=== Instruksi tugas ===
Teruskan teks tentang sekolah yang dibuat senyaman rumah bagi anak, mulai setelah kalimat terakhirnya.

=== Petikan teks ===
· · ·

Cerita anak yang bolos, malas berada di sekolah boleh jadi muncul lantaran si Anak merasa tak nyaman di sekolah. Sekolah malah menjadi tempat yang dirasa ‘menyiksa” bagi anak. Sekolah harus didesain layaknya sebuah rumah yang bikin betah penghuninya. Bisakah?
……………………………………..
Menyulap sebuah sekolah menjadi rumah, bukan dari segi desain, bukan pula dengan makan, mandi dan tidur di sekolah. Tapi atmosfer, suasana, feel at home, itu yang harus tercipta. Bukankah guru di sekolah adalah orangtua kedua bagi anak-anak didik?

· · ·

=== Cuplikan data ===

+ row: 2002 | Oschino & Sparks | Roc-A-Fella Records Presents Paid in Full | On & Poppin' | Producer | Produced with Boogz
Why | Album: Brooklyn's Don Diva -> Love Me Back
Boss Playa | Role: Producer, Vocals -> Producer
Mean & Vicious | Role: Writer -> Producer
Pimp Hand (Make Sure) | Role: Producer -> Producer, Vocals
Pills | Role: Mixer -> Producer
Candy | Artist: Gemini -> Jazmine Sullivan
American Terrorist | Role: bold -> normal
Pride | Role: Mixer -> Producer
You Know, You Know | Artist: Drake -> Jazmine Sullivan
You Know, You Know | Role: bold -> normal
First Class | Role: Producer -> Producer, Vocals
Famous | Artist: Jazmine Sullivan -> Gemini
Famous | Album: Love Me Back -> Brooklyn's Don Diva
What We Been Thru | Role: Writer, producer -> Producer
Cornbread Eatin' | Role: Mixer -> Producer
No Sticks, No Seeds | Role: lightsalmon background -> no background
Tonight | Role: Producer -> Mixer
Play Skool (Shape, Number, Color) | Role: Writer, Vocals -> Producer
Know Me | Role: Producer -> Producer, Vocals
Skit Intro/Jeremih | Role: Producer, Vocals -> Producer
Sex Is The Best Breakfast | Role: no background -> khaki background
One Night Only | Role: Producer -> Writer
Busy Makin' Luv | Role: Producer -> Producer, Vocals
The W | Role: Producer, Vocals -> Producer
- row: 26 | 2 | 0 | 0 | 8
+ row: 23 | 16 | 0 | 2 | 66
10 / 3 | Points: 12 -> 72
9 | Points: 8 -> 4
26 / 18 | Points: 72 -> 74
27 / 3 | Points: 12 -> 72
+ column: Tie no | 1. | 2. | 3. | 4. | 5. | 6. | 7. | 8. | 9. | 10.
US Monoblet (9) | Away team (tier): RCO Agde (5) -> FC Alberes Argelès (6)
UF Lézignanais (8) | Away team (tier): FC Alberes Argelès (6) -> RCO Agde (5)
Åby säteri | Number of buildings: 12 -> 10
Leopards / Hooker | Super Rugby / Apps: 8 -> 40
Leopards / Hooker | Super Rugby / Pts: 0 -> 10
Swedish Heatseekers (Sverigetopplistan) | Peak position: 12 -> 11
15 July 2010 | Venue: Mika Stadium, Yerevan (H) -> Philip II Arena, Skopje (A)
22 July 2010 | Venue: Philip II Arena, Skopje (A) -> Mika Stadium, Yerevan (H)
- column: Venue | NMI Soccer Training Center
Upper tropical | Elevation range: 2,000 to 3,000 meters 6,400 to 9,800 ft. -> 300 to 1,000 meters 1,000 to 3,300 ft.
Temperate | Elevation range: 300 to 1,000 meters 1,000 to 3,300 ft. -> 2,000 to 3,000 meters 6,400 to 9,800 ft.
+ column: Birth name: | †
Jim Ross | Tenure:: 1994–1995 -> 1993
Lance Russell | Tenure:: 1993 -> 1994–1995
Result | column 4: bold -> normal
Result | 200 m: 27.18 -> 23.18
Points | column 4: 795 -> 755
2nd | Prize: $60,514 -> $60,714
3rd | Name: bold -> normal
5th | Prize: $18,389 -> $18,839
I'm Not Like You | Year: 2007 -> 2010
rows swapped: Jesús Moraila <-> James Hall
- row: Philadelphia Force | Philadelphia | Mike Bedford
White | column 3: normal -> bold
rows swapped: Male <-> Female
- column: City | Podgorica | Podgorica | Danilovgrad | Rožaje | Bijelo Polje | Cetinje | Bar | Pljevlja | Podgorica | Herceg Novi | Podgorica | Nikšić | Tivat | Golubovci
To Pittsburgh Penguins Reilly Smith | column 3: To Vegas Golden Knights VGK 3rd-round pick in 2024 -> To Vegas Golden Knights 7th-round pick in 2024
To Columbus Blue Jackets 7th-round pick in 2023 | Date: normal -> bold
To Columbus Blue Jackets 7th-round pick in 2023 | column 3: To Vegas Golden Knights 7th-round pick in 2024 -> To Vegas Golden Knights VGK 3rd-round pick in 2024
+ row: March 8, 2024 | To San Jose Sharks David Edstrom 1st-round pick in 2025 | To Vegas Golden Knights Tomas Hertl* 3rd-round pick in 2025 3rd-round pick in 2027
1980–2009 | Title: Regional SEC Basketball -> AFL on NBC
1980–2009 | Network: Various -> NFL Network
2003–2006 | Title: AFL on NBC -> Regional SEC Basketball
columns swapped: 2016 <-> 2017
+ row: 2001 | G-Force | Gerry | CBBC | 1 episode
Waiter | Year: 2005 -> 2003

· · ·

=== Jawaban ===
Menurut Muhammad Muhransyah, dalam tulisannya di sebuah media massa, di mana pun anak-anak bersekolah, baik di desa, maupun di kota, yang berbahasa asing atau bahasa kita sendiri, semua itu sesungguhnya bukanlah penentu apakah anak akan terdidik dengan baik atau tidak. Banyak hal yang lebih penting dari nilai-nilai realistis, bahwa sekolah bukan hanya ditentukan nilai yang tinggi. Tentu penekanan aspek psikologis dan nilai-nilai humanis lebih dikedepankan.
“Jangan sampai ketika bel tanda pelajaran dimulai, anak-anak masuk ke kelas dengan muka tegang, kaku dan tanpa semangat. Sebaliknya saat bel istirahat atau bel pulang menjadi dewa penolong dan penyelamat mereka dari sekolah. Mereka berlarian keluar dengan mimik muka cerah dan ceria. Jangan seperti itu, “ kata Muhransyah.
Sekolah idealnya menjadi tempat di mana anak-anak memulai pelajaran dengan muka ceria, semangat dan penuh antusias, dan ketika bel pulang adalah saat-saat berpisah yang menyedihkan.
Beberapa Sebab
Konsep sekolah yang dapat membuat betah para siswa seperti apakah yang diinginkan para orangtua siswa?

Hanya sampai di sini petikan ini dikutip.